*Extrait du texte:*
Vu la procédure suivante :
Procédure contentieuse antérieure :
La société Laugier Faraday a demandé au tribunal administratif de Rennes d'annuler l'arrêté du 9 août 2019 par lequel le préfet d'Ille-et-Vilaine a déclaré d'utilité publique le projet d'aménagement de la commune de Saint-Jouan des Guérets " fonds de jardins - Grande rue " et a autorisé la commune à acquérir, le cas échéant par voie d'expropriation, les terrains nécessaires à la réalisation de ce projet.
Par un jugement n° 1905081 du 26 avril 2022, le tribunal administratif de Rennes a rejeté sa demande.
Procédure devant la cour :
Par une requête et un mémoire, enregistrés les 25 juin 2022 et 18 octobre 2023, la société Laugier Faraday, représentée par Me Le Guen, demande à la cour :
1°) d'annuler le jugement du tribunal administratif de Rennes du 26 avril 2022 ;
2°) d'annuler l'arrêté du 9 août 2019 pris par le préfet d'Ille-et-Vilaine ;
3°) de mettre à la charge de l'Etat et de l'établissement public foncier de Bretagne la somme de 3 000 euros au titre de l'article L. 761-1 du code de justice administrative.
Elle soutient que :
- le jugement attaqué est irrégulier dès lors qu'il n'est pas établi que la minute du jugement comporte la signature du président de la formation de jugement, du rapporteur et du greffier d'audience ;
- l'arrêté d'ouverture de l'enquête publique est imprécis, en méconnaissance de l'article R. 123-9 du code de l'environnement ;
- l'arrêté préfectoral a été pris en méconnaissance des dispositions de l'article R. 112-4 du code de l'expropriation pour cause d'utilité publique, dès lors que la notice explicative et le document relatif aux caractéristiques principales des ouvrages les plus importants et l'appréciation sommaire des dépenses étaient insuffisants ;
- le projet en cause est dépourvu d'utilité publique.

*Données fournies:*
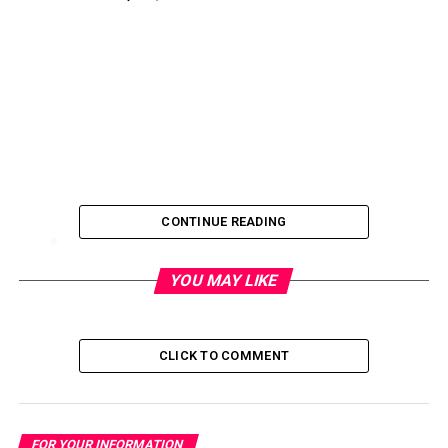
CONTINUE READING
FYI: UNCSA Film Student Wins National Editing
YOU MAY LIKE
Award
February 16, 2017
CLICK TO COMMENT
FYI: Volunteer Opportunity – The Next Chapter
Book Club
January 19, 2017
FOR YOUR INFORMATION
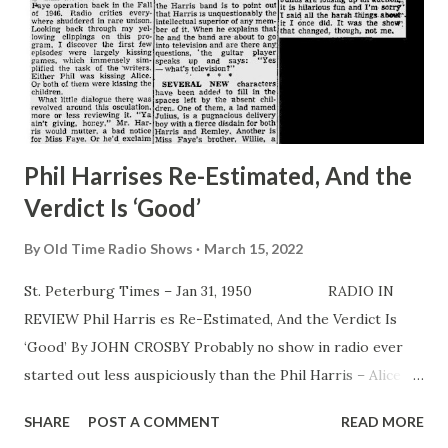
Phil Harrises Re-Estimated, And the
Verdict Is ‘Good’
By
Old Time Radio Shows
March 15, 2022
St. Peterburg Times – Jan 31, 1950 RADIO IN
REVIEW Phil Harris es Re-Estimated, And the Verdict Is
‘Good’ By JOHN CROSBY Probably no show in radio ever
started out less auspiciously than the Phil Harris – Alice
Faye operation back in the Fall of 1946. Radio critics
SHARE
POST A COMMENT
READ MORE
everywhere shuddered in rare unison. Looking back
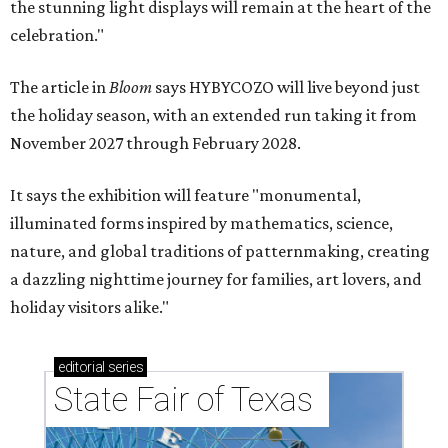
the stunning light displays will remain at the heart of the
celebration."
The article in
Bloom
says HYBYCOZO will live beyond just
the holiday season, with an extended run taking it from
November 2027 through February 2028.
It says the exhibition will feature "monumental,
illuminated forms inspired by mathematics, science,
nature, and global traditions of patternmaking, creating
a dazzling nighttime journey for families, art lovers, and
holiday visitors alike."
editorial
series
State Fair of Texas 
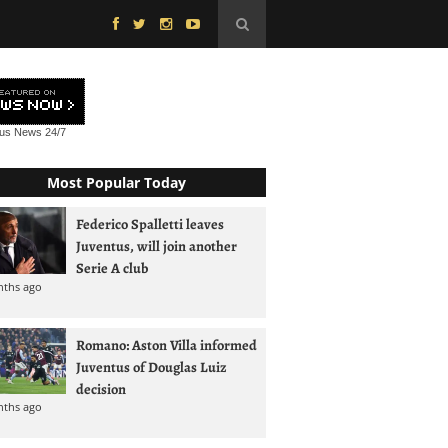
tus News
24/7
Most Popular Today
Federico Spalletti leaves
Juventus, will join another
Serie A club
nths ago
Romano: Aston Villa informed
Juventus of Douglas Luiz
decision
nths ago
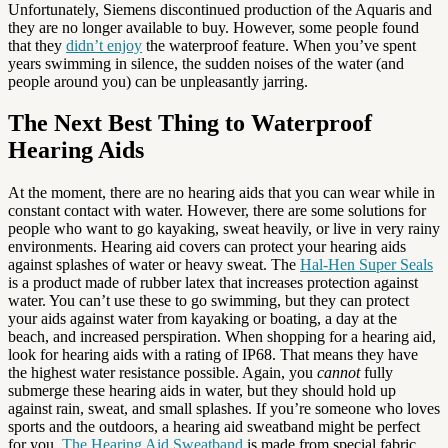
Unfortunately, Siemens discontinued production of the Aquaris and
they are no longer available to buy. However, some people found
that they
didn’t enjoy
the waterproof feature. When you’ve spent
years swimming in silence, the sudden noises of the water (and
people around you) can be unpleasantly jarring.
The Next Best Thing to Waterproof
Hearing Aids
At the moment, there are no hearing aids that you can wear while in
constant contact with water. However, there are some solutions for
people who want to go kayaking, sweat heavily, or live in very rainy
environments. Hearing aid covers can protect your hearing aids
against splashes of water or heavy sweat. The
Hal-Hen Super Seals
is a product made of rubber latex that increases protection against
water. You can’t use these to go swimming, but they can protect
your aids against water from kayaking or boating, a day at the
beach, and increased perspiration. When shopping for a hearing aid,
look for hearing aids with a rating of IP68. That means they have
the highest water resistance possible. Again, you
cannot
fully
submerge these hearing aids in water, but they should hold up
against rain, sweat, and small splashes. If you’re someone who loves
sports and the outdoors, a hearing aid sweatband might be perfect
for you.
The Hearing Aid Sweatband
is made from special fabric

*Consigne écrite 1:*
D'après l'extrait de décision, quelle somme la société Laugier Faraday demande-t-elle de mettre à la charge de l'État et de l'établissement public foncier de Bretagne ?
*Consigne écrite 2:*
Recopiez à l'identique le passage de l'extrait de décision qui commence par "Elle soutient que" et se poursuit jusqu'à "dépourvu d'utilité publique.".
*Consigne écrite 3:*
Reprenez l'extrait de décision sur l'arrêté d'utilité publique de Saint-Jouan des Guérets là où il s'interrompt.
Les données n'ont aucun rôle dans ce travail.

*Zone de réponse 1:*
La somme de 3 000 euros, au titre de l'article L. 761-1 du code de justice administrative.

*Zone de réponse 2:*
Elle soutient que :
- le jugement attaqué est irrégulier dès lors qu'il n'est pas établi que la minute du jugement comporte la signature du président de la formation de jugement, du rapporteur et du greffier d'audience ;
- l'arrêté d'ouverture de l'enquête publique est imprécis, en méconnaissance de l'article R. 123-9 du code de l'environnement ;
- l'arrêté préfectoral a été pris en méconnaissance des dispositions de l'article R. 112-4 du code de l'expropriation pour cause d'utilité publique, dès lors que la notice explicative et le document relatif aux caractéristiques principales des ouvrages les plus importants et l'appréciation sommaire des dépenses étaient insuffisants ;
- le projet en cause est dépourvu d'utilité publique.

*Zone de réponse 3:*
Par un mémoire en défense, enregistré le 16 février 2023, le ministre de la transition écologique et de la cohésion des territoires conclut au rejet de la requête.
Il soutient que les moyens de la société Laugier Faraday ne sont pas fondés.
Par des mémoires en défense, enregistrés les 22 septembre et 21 novembre 2023 et un mémoire enregistré le 21 décembre 2023 qui n'a pas été communiqué, l'établissement public foncier de Bretagne, représenté par Me Rouhaud, conclut au rejet de la requête et demande à la cour de mettre à la charge de la société Laugier Faraday la somme de 3 000 euros au titre de l'article L. 761-1 du code de justice administrative.
Il soutient que les moyens de la société Laugier Faraday ne sont pas fondés.
Vu les autres pièces du dossier.
Vu :
- le code de l'environnement ;
- le code de l'expropriation pour cause d'utilité publique ;
- le code de justice administrative.
Les parties ont été régulièrement averties du jour de l'audience.
Ont été entendus au cours de l'audience publique :
- le rapport de Mme Picquet,
- les conclusions de Mme Rosemberg, rapporteure publique,
- et les observations de Me Le Guen pour la société Laugier Faraday et de Me Meunier, substituant Me Rouhaud, pour l'établissement public foncier de Bretagne.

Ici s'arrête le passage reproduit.